In this episode, I’ll be sharing some essential mindset shifts to help you stop struggling and begin thriving as a perfectionist. Welcome to Calmly Coping. I’m your host, Tati Garcia. I’m a licensed therapist and a high functioning anxiety coach. Calmly Coping is the podcast for people who struggle with anxiety and high functioning anxiety.
Each Wednesday, you’ll hear informative episodes with actionable tips about decreasing anxiety, adopting a healthy mindset, and managing your time and energy so you can live a calm and balanced life. Let’s get started.
Thank you so much for tuning in. So many of the high achieving professionals that I work with struggle with perfectionism. Perfectionism is essentially a disposition to regard anything that is short of perfection as unacceptable. It’s having very high expectations. And if you’re curious to hear more about the root causes of perfectionism, I have an entire podcast episode on that that you can check out by clicking here (http://calmlycoping.com/perfectionism) or clicking on the link in the description or the show notes.

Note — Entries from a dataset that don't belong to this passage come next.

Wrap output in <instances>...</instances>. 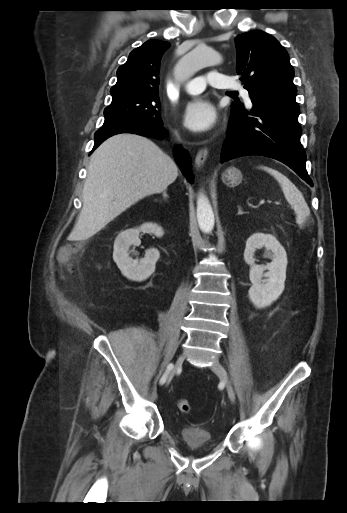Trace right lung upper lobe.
Segmentation results:
<instances>
[{
  "instance_id": "right-lung-upper-lobe-1",
  "label": "right lung upper lobe",
  "mask_w": 347,
  "mask_h": 513,
  "mask_svg": "<svg viewBox=\"0 0 347 513\" xmlns=\"http://www.w3.org/2000/svg\"><path fill=\"white\" fill-rule=\"evenodd\" d=\"M169 47V42L148 40L134 49L127 62L117 70V83L110 90L112 97L158 93L160 60Z\"/></svg>"
}]
</instances>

So it’s when you have high standards, expect nothing less than perfection and put pressure on yourself and possibly others to attain those standards. Because much of perfectionism is rooted in the way that you think, such as all or nothing thinking or black and white thinking. catastrophizing or assuming that things are going to be catastrophic or the worst case scenario is going to happen if you don’t achieve perfection and other negative ways of thinking, then shifting your mindset can help to shift the negative effects of perfectionism.
So here are nine essential mindset shifts. for perfectionists. Number one is to focus on effort versus outcome. So focus on the work you have put in and the journey itself rather than the outcome of the work that you’re doing. Many times, we don’t have control over the outcome, whether that is how other people perceive the work that we’re doing.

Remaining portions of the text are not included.